=== Begin Enclosure ===

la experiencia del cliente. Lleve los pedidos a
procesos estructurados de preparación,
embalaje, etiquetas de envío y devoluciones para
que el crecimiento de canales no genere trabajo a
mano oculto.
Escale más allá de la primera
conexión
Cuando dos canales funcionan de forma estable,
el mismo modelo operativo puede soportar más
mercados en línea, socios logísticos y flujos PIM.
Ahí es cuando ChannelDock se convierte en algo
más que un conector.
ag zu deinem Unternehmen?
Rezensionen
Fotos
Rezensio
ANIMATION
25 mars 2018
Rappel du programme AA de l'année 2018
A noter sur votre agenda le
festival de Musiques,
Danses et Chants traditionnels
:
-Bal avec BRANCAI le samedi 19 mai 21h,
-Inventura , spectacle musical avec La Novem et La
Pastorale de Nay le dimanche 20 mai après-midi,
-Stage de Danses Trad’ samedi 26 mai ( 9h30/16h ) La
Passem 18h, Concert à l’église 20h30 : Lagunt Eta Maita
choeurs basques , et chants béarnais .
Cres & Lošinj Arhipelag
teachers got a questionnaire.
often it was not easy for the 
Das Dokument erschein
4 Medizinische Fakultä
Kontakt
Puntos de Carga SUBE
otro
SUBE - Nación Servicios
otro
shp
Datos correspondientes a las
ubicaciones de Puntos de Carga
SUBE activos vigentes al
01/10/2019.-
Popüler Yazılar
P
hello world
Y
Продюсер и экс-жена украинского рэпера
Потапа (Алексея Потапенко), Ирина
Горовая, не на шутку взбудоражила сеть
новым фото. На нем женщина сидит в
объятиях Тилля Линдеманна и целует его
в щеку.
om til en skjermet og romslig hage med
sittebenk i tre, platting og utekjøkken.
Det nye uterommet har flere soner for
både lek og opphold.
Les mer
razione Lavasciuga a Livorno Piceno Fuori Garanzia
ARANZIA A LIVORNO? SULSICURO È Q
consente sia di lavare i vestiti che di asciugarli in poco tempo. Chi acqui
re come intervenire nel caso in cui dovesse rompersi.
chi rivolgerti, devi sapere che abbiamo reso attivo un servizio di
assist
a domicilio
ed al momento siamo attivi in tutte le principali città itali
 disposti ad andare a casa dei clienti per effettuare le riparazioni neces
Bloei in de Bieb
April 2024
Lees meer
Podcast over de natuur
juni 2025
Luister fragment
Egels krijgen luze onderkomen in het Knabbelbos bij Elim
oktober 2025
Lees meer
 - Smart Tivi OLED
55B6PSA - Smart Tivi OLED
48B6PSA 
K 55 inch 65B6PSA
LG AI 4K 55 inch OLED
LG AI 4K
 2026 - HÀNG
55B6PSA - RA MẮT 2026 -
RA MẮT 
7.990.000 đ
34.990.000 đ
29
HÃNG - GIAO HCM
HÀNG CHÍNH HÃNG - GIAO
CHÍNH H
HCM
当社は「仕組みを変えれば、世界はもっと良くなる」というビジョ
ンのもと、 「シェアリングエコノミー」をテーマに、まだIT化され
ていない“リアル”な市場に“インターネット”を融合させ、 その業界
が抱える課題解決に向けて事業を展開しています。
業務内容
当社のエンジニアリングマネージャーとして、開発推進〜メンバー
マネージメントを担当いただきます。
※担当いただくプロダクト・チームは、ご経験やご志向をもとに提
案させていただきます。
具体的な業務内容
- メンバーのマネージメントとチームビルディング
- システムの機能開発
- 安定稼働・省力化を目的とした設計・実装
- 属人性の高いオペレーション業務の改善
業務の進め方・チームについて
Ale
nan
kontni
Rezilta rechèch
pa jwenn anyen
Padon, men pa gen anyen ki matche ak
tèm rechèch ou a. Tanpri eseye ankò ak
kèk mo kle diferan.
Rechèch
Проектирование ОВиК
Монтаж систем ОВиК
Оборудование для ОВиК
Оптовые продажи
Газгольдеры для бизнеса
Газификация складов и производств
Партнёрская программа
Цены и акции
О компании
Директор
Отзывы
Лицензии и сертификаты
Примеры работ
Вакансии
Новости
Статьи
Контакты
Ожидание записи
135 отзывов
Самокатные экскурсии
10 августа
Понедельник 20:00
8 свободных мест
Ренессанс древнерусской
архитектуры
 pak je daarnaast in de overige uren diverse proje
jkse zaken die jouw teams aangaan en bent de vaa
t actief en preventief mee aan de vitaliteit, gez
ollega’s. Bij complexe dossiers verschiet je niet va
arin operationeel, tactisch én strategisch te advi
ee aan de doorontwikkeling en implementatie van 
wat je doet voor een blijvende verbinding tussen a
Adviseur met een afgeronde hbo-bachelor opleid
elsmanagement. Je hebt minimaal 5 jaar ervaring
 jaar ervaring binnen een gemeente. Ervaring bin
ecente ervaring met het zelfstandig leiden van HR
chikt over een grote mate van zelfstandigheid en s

=== End Enclosure ===

■ Description of the task: Rewrite the entries from the start through the line containing "a domicilio", substituting "StoreLink" for "ChannelDock" and leaving everything else unchanged.

■ Solution to this problem:
la experiencia del cliente. Lleve los pedidos a
procesos estructurados de preparación,
embalaje, etiquetas de envío y devoluciones para
que el crecimiento de canales no genere trabajo a
mano oculto.
Escale más allá de la primera
conexión
Cuando dos canales funcionan de forma estable,
el mismo modelo operativo puede soportar más
mercados en línea, socios logísticos y flujos PIM.
Ahí es cuando StoreLink se convierte en algo
más que un conector.
ag zu deinem Unternehmen?
Rezensionen
Fotos
Rezensio
ANIMATION
25 mars 2018
Rappel du programme AA de l'année 2018
A noter sur votre agenda le
festival de Musiques,
Danses et Chants traditionnels
:
-Bal avec BRANCAI le samedi 19 mai 21h,
-Inventura , spectacle musical avec La Novem et La
Pastorale de Nay le dimanche 20 mai après-midi,
-Stage de Danses Trad’ samedi 26 mai ( 9h30/16h ) La
Passem 18h, Concert à l’église 20h30 : Lagunt Eta Maita
choeurs basques , et chants béarnais .
Cres & Lošinj Arhipelag
teachers got a questionnaire.
often it was not easy for the 
Das Dokument erschein
4 Medizinische Fakultä
Kontakt
Puntos de Carga SUBE
otro
SUBE - Nación Servicios
otro
shp
Datos correspondientes a las
ubicaciones de Puntos de Carga
SUBE activos vigentes al
01/10/2019.-
Popüler Yazılar
P
hello world
Y
Продюсер и экс-жена украинского рэпера
Потапа (Алексея Потапенко), Ирина
Горовая, не на шутку взбудоражила сеть
новым фото. На нем женщина сидит в
объятиях Тилля Линдеманна и целует его
в щеку.
om til en skjermet og romslig hage med
sittebenk i tre, platting og utekjøkken.
Det nye uterommet har flere soner for
både lek og opphold.
Les mer
razione Lavasciuga a Livorno Piceno Fuori Garanzia
ARANZIA A LIVORNO? SULSICURO È Q
consente sia di lavare i vestiti che di asciugarli in poco tempo. Chi acqui
re come intervenire nel caso in cui dovesse rompersi.
chi rivolgerti, devi sapere che abbiamo reso attivo un servizio di
assist
a domicilio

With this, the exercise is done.